In 1885, in Matica hrvatska, he was appointed the editor of Hrvatske narodne pjesme (Croatian folk songs). In his Crtice iz hrvatske književnosti, a two-volume work, he gave an extensive overview of the oldest Croatian literary monuments. He authored a study on the Croatian imperative and numerous puristic articles (Filologičke sitnice). In 1889, he was appointed to make a normative guide for Croatians.

In 1892, he published his most recognized work, Hrvatski pravopis (Croatian Orthography), which was reprinted under the editorship of Dragutin Boranić until 1916. That normative guide, which was strictly based on Karadžić-Daničić's normative conception but formed chiefly upon the normative role model of the Croatian philologist Marcel Kušar, established the Croatian standard. In fact, many of the later Croatian normative manuals are stylizations of Broz's work.

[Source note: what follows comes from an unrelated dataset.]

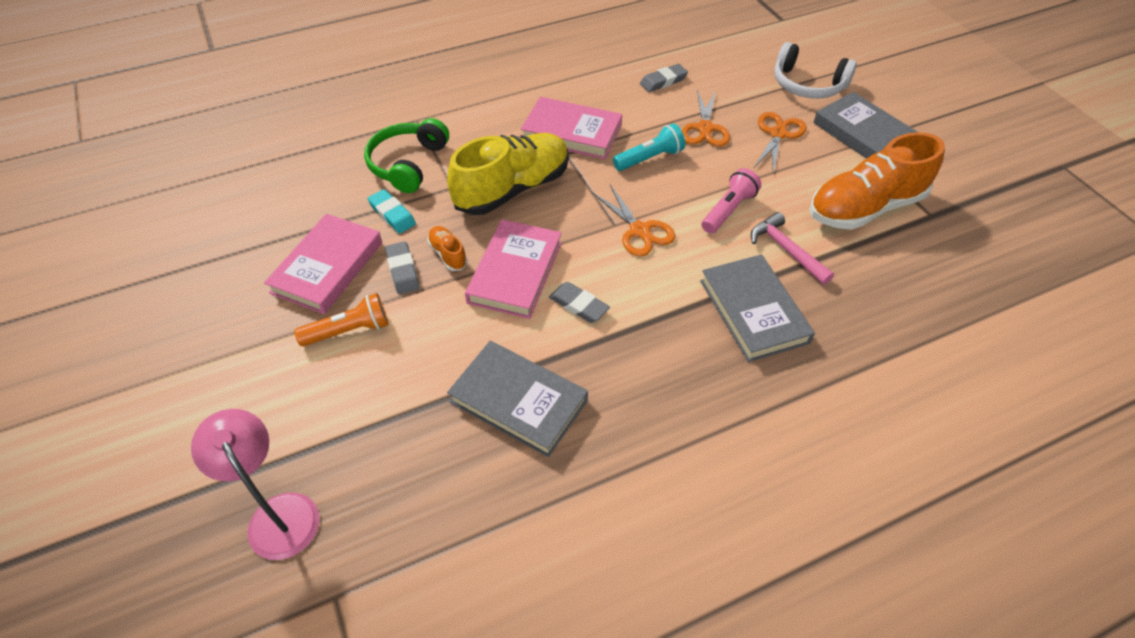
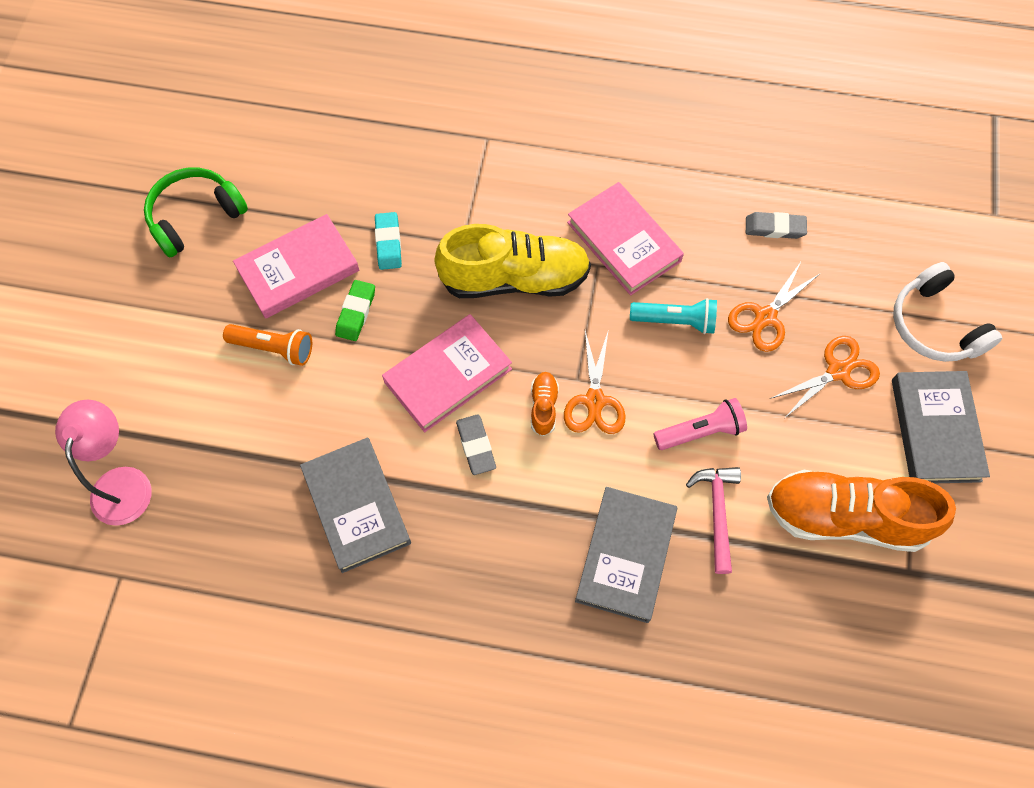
camera: 35 degrees right, 15 degrees up
green headphones [364,118,449,193] -> green headphones moved to [144,168,248,258]
grey eraser [385,241,420,294] -> green eraser [335,280,375,341]
orange shoe [427,226,468,271] -> orange shoe moved to [531,372,559,436]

Broz left a deep mark in the final standardization of Croatian: thanks to him, there was no normative duality, which had been threatened by the introduction of phonologically based spelling in Dalmatia and Bosnia (manual by Frane Vuletić), and by the introduction of some rules from the normative standard of the Zagreb school (separate writing of the future tense, writing foreign names as in the original, avoiding voicing assimilation in most cases [podcijeniti, odčepiti, etc.], morphological forms in several cases [mladac/mladci, etc.]). He established firm ground for continuity with the older (chiefly Dubrovnik) normative tradition and secured a transition to the final normative form, avoiding controversies like those that closely followed the linguistic interventions of his contemporary Tomislav Maretić.